The Farndale Avenue Housing Estate Townswomen’s Guild Dramatic Society’s Production of a Christmas Carol
Taproot Theatre Company’s seasonal offering this year takes the familiar form of a play within a play. In this instance, the play within David McGillivray and Walter Zerlin Jr.’s breathlessly titled The Farndale Avenue Housing Estate Townswomen’s Guild Dramatic Society’s Production of A Christmas Carol is Charles Dickens’ tale of the merchant Ebenezer Scrooge and his harrowing Christmas Eve visit from three ghosts—representatives of holidays past, present, and future—each of whom shows the old skinflint what a miserable and unattractive ass he’s become.
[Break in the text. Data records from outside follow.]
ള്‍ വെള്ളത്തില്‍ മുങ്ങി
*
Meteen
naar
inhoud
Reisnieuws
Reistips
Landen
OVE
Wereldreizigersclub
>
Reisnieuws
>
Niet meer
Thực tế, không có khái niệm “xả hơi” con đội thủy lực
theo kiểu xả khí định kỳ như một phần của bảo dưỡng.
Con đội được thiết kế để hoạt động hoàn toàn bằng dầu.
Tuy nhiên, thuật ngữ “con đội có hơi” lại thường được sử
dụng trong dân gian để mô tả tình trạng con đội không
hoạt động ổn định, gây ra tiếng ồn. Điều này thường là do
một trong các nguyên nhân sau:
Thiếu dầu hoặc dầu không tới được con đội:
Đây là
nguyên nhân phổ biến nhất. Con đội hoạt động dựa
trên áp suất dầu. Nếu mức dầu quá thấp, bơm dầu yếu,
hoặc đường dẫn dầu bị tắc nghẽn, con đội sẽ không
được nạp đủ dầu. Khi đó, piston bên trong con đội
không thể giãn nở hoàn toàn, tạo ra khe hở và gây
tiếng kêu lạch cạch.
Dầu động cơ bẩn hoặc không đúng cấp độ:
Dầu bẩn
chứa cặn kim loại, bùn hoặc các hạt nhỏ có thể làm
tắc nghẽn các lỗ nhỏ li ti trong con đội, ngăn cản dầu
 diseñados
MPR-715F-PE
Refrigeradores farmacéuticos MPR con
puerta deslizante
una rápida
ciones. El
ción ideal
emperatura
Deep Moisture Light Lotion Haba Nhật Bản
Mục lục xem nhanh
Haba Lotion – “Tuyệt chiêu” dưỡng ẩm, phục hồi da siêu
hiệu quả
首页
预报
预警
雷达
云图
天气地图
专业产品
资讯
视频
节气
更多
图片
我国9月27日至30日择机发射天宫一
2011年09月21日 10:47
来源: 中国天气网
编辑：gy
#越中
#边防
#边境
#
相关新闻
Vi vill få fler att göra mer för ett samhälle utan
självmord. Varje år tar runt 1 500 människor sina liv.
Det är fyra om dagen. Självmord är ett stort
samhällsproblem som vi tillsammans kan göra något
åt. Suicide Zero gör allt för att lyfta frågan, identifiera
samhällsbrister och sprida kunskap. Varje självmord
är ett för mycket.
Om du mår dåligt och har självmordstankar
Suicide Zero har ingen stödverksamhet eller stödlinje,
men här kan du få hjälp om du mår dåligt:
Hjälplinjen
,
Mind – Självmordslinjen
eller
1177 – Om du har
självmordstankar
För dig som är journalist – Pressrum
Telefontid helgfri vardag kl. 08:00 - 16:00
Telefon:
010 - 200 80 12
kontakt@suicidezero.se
The crew commissioned to mount a production of this well-worn classic is as inept and contentious a cast of misfits as you’re liable to find on a single stage. There is Mrs. Reece (Shellie Shulkin), a preening, solipsistic gadabout with a saccharine smile and meddlesome nature; Gordon (Larry Albert), the clueless stagehand-turned-actor; Thelma (Alyson S. Branner), the haughty town diva who takes the unlikely role of Scrooge; the accident-prone Mercedes (Lorrie Fargo); and Felicity (Bethany Wallace), the lovely young actress trapped in a theatrical train wreck. From the get-go, anything that can go wrong with their play does: late and missing actors, malfunctioning equipment, botched lines, onstage arguments, off-key musical numbers. The ensuing fiasco is so epic, so total, that it’s nearly impossible to identify the shrapnel of Dickens’ original work. Normally, any sort of fiasco, intentional or not, makes for good viewing, revealing as it does a kind of talent reversal—the gears and guts of entertainment turned inside out, gaining a momentum of their own. Such a failure, following its own ineluctable logic, foils expectations and creates an atmosphere of tension: the true fuel of comedy.
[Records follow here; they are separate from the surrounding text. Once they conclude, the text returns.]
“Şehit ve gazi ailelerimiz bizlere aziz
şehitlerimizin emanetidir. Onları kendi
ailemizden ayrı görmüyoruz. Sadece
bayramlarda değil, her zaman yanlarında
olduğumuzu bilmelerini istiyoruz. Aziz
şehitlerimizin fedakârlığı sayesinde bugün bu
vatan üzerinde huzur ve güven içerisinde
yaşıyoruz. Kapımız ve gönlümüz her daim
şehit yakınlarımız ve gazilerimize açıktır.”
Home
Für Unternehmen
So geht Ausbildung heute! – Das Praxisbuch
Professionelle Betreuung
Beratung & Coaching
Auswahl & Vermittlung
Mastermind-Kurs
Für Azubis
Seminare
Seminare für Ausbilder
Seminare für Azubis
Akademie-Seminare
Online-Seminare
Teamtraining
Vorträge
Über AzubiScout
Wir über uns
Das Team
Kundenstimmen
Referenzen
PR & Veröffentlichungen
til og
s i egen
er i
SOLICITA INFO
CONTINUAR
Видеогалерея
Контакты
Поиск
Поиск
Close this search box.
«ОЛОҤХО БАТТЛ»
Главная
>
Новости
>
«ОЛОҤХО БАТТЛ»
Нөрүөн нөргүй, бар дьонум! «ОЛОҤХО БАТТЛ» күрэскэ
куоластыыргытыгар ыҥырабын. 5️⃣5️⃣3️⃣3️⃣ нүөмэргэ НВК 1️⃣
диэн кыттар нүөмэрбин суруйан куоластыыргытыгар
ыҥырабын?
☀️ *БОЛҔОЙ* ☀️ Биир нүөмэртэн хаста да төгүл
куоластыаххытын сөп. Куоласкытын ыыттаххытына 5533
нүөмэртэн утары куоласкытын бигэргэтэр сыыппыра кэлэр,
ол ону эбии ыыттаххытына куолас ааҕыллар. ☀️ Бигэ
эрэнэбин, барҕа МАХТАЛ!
In Taproot’s production, however, the fiasco somehow falls flat. The problem is, precisely, a lack of tension: The characters embody very distinct and recognizable comic types, yet the relation of each to the others is fuzzy or utterly undeveloped. For the play-within-a-play device to work, a compelling backstory should be developed, something to drive the narrative, provide motive, and at least partially explain the source of the failure. In this Christmas Carol, we’re simply presented with a stock of characters running through an unsurprising slapstick routine of gags and goof-ups. Director Scott Nolte’s talented cast performs admirably, but there isn’t a lot they can do with a weak script—one that could have used a few more visits by the Ghost of Playwrights Better.